→ Records to process:

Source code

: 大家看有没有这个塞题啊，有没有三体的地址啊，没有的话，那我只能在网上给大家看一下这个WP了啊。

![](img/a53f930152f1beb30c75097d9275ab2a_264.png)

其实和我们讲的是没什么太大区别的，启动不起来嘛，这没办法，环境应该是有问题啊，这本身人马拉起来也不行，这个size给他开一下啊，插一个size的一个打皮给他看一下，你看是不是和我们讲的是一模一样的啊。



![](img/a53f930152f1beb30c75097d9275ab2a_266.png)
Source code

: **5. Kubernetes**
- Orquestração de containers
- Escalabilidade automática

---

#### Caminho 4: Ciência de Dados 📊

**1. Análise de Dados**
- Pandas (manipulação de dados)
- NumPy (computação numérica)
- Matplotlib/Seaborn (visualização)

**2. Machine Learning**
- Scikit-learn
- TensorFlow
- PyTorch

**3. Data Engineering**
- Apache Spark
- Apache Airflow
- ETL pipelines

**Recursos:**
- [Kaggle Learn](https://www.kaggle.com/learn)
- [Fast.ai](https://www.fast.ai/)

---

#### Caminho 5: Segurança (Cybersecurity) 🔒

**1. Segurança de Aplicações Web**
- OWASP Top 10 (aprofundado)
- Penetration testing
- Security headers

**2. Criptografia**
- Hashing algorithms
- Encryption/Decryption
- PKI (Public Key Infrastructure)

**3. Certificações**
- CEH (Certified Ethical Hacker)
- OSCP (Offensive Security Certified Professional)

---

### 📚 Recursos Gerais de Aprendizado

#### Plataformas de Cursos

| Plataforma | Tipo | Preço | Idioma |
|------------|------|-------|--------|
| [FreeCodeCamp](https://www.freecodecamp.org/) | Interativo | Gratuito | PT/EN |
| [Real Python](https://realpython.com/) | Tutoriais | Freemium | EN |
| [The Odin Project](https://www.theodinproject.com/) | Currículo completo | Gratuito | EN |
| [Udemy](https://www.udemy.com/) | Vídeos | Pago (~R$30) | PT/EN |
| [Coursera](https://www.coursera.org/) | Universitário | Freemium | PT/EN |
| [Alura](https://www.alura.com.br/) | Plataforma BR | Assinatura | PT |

→ Exercise prompt: The data above must be repeated in its entirety, exactly as given.

→ Response for this exercise:
Source code

: 大家看有没有这个塞题啊，有没有三体的地址啊，没有的话，那我只能在网上给大家看一下这个WP了啊。

![](img/a53f930152f1beb30c75097d9275ab2a_264.png)

其实和我们讲的是没什么太大区别的，启动不起来嘛，这没办法，环境应该是有问题啊，这本身人马拉起来也不行，这个size给他开一下啊，插一个size的一个打皮给他看一下，你看是不是和我们讲的是一模一样的啊。



![](img/a53f930152f1beb30c75097d9275ab2a_266.png)
Source code

: **5. Kubernetes**
- Orquestração de containers
- Escalabilidade automática

---

#### Caminho 4: Ciência de Dados 📊

**1. Análise de Dados**
- Pandas (manipulação de dados)
- NumPy (computação numérica)
- Matplotlib/Seaborn (visualização)

**2. Machine Learning**
- Scikit-learn
- TensorFlow
- PyTorch

**3. Data Engineering**
- Apache Spark
- Apache Airflow
- ETL pipelines

**Recursos:**
- [Kaggle Learn](https://www.kaggle.com/learn)
- [Fast.ai](https://www.fast.ai/)

---

#### Caminho 5: Segurança (Cybersecurity) 🔒

**1. Segurança de Aplicações Web**
- OWASP Top 10 (aprofundado)
- Penetration testing
- Security headers

**2. Criptografia**
- Hashing algorithms
- Encryption/Decryption
- PKI (Public Key Infrastructure)

**3. Certificações**
- CEH (Certified Ethical Hacker)
- OSCP (Offensive Security Certified Professional)

---

### 📚 Recursos Gerais de Aprendizado

#### Plataformas de Cursos

| Plataforma | Tipo | Preço | Idioma |
|------------|------|-------|--------|
| [FreeCodeCamp](https://www.freecodecamp.org/) | Interativo | Gratuito | PT/EN |
| [Real Python](https://realpython.com/) | Tutoriais | Freemium | EN |
| [The Odin Project](https://www.theodinproject.com/) | Currículo completo | Gratuito | EN |
| [Udemy](https://www.udemy.com/) | Vídeos | Pago (~R$30) | PT/EN |
| [Coursera](https://www.coursera.org/) | Universitário | Freemium | PT/EN |
| [Alura](https://www.alura.com.br/) | Plataforma BR | Assinatura | PT |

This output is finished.